Research showed that various pneumonia cultures isolated from different patients had different immunological properties. This made it difficult to develop a serum effective against all of the different strains. Four main groups of pneumococcus had been discovered - type I, type II, type III, and type IV. Avery investigated distribution of different pneumococcus types in healthy individuals versus individuals with symptoms of pneumonia. Avery found different subgroups of type II pneumococcus. These groups were similar to the type strain in certain aspects. However, the subgroups of type II had similarities amongst each other that they did not share with the other main groups of pneumococcus. Avery wrote about the results of his findings in a 1915 paper called "Varieties of Pneumococcus and Their Relation to Lobar Pneumonia". In the paper, he argued that people who appeared to be healthy could be carriers of pneumonia Avery also suggested it was important to identify the type of strain, based on agglutination of the pneumococci, when determining the appropriate serum for the patient. Avery suggested pneumococci strains that produced more severe symptoms had higher virulence than strains that cause less severe symptoms. A serum effective against type II pneumonia was developed. Avery tested the serum in horses. He processed the serum and measured its antipneumococcal activity. Avery concentrated the serum so that a minimal amount of foreign protein was needed in it. Avery wrote the monograph, Acute Lobar Pneumonia: Prevention and Serum Treatment, that was published by The Institute explaining this improvement.
Avery also helped Dochez in his research on specific soluble substances found in the blood and urine of pneumonia patients. The presence of specific soluble substances in a urine sample allowed him to rapidly test the type of pneumonia without having to wait for a culture to grow. Avery and Heidelberger realized that the capsules of different strains of pneumonia had different polysaccharide structures and concluded that polysaccharides play a role in immunological specificity.
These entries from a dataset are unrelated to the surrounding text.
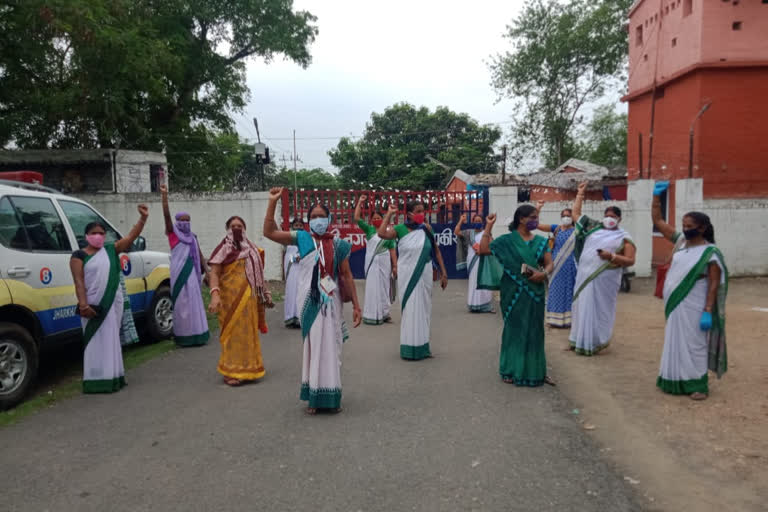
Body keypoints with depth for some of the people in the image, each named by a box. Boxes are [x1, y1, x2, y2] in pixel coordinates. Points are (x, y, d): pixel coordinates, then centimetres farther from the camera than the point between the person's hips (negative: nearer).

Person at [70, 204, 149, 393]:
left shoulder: (111, 249, 10)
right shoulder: (79, 255, -1)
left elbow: (131, 236, 1)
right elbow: (79, 282, -7)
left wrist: (143, 218, -10)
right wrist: (83, 304, -17)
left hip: (114, 302, 4)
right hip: (94, 304, -4)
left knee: (111, 340, 11)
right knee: (96, 342, -1)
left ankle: (112, 376, 18)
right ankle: (97, 379, 1)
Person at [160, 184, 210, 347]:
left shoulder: (192, 237, 15)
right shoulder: (173, 233, 2)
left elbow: (200, 255, 15)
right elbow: (166, 215, -10)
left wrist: (206, 272, 8)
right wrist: (164, 195, -19)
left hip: (193, 271, 5)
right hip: (179, 272, -5)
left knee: (194, 302, 5)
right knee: (182, 303, -4)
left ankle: (195, 334, 12)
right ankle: (183, 336, -2)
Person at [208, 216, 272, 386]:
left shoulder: (252, 249, 15)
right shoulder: (223, 249, -3)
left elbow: (258, 275, 20)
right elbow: (214, 273, -13)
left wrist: (265, 295, 16)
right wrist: (215, 295, -27)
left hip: (249, 299, 5)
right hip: (230, 298, -5)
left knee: (248, 332, 11)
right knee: (233, 333, -4)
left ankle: (248, 368, 23)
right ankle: (231, 371, 2)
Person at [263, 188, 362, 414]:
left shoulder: (338, 244, 4)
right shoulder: (301, 238, 3)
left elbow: (347, 276, 5)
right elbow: (269, 232, -5)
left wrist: (356, 305, 2)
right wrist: (273, 202, -12)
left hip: (331, 302, 1)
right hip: (309, 301, -1)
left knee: (331, 347, 7)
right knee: (312, 345, 8)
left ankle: (331, 396, 19)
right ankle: (313, 396, 18)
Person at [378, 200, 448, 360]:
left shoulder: (426, 228, 1)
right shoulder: (400, 229, -6)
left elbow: (436, 252, 6)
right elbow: (382, 234, -24)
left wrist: (443, 273, 4)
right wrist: (389, 214, -14)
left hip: (424, 274, 3)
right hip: (407, 275, -3)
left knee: (424, 309, 11)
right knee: (410, 309, 5)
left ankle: (422, 346, 26)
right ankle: (410, 347, 17)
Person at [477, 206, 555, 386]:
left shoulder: (540, 241, 7)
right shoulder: (507, 240, -3)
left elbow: (549, 264, 5)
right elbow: (483, 250, -12)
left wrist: (544, 273, -17)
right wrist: (488, 226, -11)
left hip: (535, 292, 3)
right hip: (514, 293, -3)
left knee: (534, 330, 8)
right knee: (514, 329, 5)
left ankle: (536, 370, 20)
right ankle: (512, 370, 16)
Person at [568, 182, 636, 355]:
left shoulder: (624, 237, -1)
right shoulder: (594, 228, 10)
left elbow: (630, 260, -6)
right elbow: (576, 213, 19)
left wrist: (611, 256, -20)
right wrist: (580, 194, 18)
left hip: (605, 279, -4)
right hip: (585, 275, 4)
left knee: (599, 309, 0)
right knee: (583, 306, 9)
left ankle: (596, 343, 11)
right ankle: (581, 340, 19)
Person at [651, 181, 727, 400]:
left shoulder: (710, 252, -12)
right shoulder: (680, 241, 6)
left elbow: (714, 285, -15)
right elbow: (657, 221, 10)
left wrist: (708, 312, -20)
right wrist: (657, 196, -1)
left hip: (693, 308, -7)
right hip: (674, 305, 7)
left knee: (693, 344, 0)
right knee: (675, 343, 14)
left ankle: (698, 384, 11)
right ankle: (676, 380, 26)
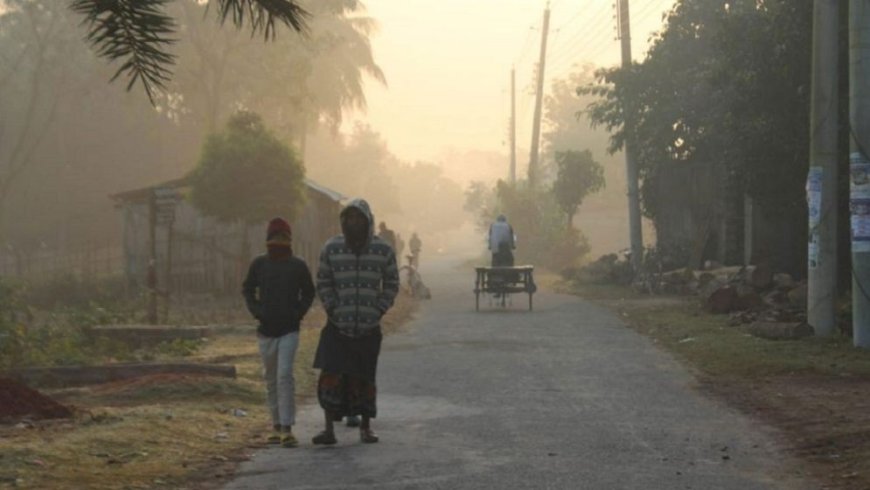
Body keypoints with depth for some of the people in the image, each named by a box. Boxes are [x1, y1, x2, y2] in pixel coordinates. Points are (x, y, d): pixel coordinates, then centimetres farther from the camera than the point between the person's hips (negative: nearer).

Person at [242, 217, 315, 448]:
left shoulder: (298, 265, 0)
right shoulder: (259, 264, 3)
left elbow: (308, 293, 12)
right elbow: (247, 289, 14)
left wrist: (299, 313, -1)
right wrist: (256, 311, 0)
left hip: (289, 330, -3)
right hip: (266, 331, 3)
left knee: (284, 376, -16)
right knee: (271, 380, 10)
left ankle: (287, 428, -17)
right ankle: (277, 427, 20)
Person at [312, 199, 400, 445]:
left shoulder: (383, 250, 1)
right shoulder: (331, 248, 0)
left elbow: (391, 284, 8)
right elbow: (323, 283, 6)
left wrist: (379, 311, -1)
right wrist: (332, 309, -5)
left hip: (369, 328, 0)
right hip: (337, 327, 0)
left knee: (364, 378, 8)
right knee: (331, 376, -10)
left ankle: (366, 428, 21)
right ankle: (329, 429, -7)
Their work with specific soluble substances showed that it is important to consider the factor in the chemical composition of organisms to design anti-serums. Avery published papers on specific soluble substance findings between 1923 and 1929, along with an additional paper he published with Goebel in 1933. He worked with Goebel until 1934, and then Gobel continued their work upon his cessation. Later, Avery concluded that a protein determines the specificity of Diplococcus pneumoniae after he observed that the active protein was the same for all pneumococcal strains but different than that of other bacteria.
Avery became an emeritus member of The Institute when he retired in 1943. However, he continued to work in the lab until 1948.